Meet up like Hackers and founders


Yesterday I went to a meetup next to AT&T park organized by “hackers and founders” with no expectations but was prepared to meet likeminded founders, hackers, angels to bounce the ideas, get feedbacks and make friends.

The meetup was a great success, following is the highlights

1. The name of “hackers and founders” are HOT nowadays, and because of the name and the organizers’ reputation of getting people together, participants are of high quality bunch such as founders, hackers, product guys from top companies, angels, EIR from VC firms etc.

2. People coming to the event brought something to the table other than asking for engineers to help business guys build out the products.

3. Many are founders with product to show but the meetup does not “feature” any demo, making the environment much less intense, much more open.

4. People were very consciously providing the feedbacks for others, while getting feedbacks in return.

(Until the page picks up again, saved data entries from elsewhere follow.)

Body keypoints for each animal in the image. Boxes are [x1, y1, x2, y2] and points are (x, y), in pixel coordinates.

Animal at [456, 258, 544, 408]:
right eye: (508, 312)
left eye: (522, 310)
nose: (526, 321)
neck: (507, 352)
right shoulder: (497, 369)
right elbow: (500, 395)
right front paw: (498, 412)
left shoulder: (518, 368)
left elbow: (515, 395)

5. I would ask questions to other founders who already launched, such as “what would you do if you have your product 90% done?”.

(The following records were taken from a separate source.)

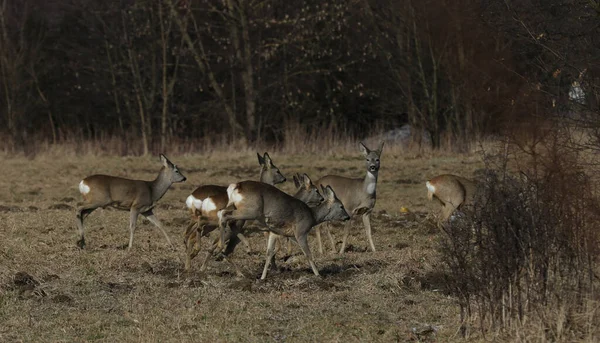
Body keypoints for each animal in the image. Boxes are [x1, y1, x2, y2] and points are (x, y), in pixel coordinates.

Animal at [193, 173, 326, 276]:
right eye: (316, 190)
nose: (322, 199)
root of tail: (237, 186)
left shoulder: (268, 230)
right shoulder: (276, 230)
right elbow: (278, 248)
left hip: (231, 221)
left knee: (211, 235)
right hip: (249, 213)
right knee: (220, 227)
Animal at [218, 180, 350, 280]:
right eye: (341, 206)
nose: (347, 217)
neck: (312, 217)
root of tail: (236, 186)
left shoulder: (274, 232)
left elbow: (269, 253)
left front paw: (262, 277)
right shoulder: (300, 232)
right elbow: (308, 254)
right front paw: (318, 275)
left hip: (244, 211)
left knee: (226, 218)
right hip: (251, 211)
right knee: (223, 214)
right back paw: (224, 248)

6. Out of 100+ attendees, I spoke to 20+ of them, got their cards, and told them that I would send them a beta invite when we launch soon.

To an early startup founder like me, this likeminded people circle is a very nurturing environment. While I strived to become helpful to them, my goal is clear: to get early feedbacks from my potential audiences (anyone wanting to have an active, outdoorsy and healthy lifestyle is my potential audience), to build interest with them and angels. Put them on my beta launch list. If I can invite 20 people from every event I go, by the time I launch soon, I would have a couple hundred passionate, nurturing people who are open to embrace a new product. That is invaluable to me.

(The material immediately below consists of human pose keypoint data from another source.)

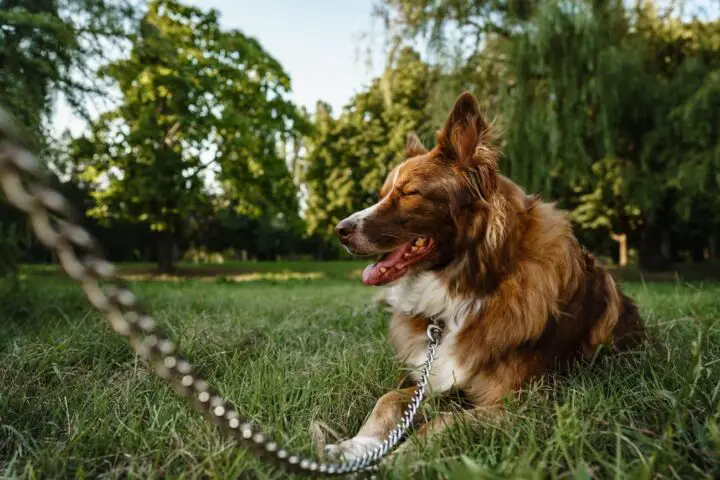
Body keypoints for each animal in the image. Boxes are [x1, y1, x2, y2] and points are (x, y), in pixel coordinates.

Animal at [324, 91, 644, 462]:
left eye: (409, 193)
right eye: (382, 194)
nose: (340, 230)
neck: (472, 286)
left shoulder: (522, 404)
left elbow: (442, 422)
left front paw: (395, 459)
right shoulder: (429, 379)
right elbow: (386, 399)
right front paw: (355, 446)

I talked to the Laura Nelson, one of the organizers about the long term goal of this “organization”, or “meetup”. Laura made it clear that organization serves very early startups/founders that are still too early for more established incubators funds such as ycombinator. The meetup serves as a “give-back” AND marketing channel to connect startups in need and build following, the real deal is the funding conference where selected early startups are brought to pitch connected angels.

While chatting, we all agreed the single most important criteria is the crowd. A wrong crowd would turn away the right one. Just like startups, having a clear audience is key to the success of a great meetup.

I want to thank following people I have met for sharing the ideas with me:

Laura Nelson,  co founder, hackers and founders meetup

Jordan Kanarek: a rockstar like designer and story teller, from duckduckgo.com, one of kind, very successful search engine

Alessandro Santo: a VC from DPI Xel venture

Akshay Arabolu, founder, getcomparisons.com

JD Leonard, founder CEO, TextbookMadness.com

Laura Rodriguez, staffing consultant, meetup organizer

Andrew Zimmer, Mobile developer of an awesome iPhone app called dog whistle

Chris Mardelli: a law student in process to build his first web product

Suzanne Yada, a dynamic web producer

Bernie Yoo, co founder at Bombfell.com, he even took my measurement to get me join his “female-selected cloths for men, sent every month” startup

Doug Bend: startup attorney (thanks Doug for sharing stories)

Asi Behar from Pandora

Jackson G. from Pandora

Michael Seely, EIR at CMEA Captial

Many more: I hope to meet more of these passionate people to bounce ideas. Onward and upward!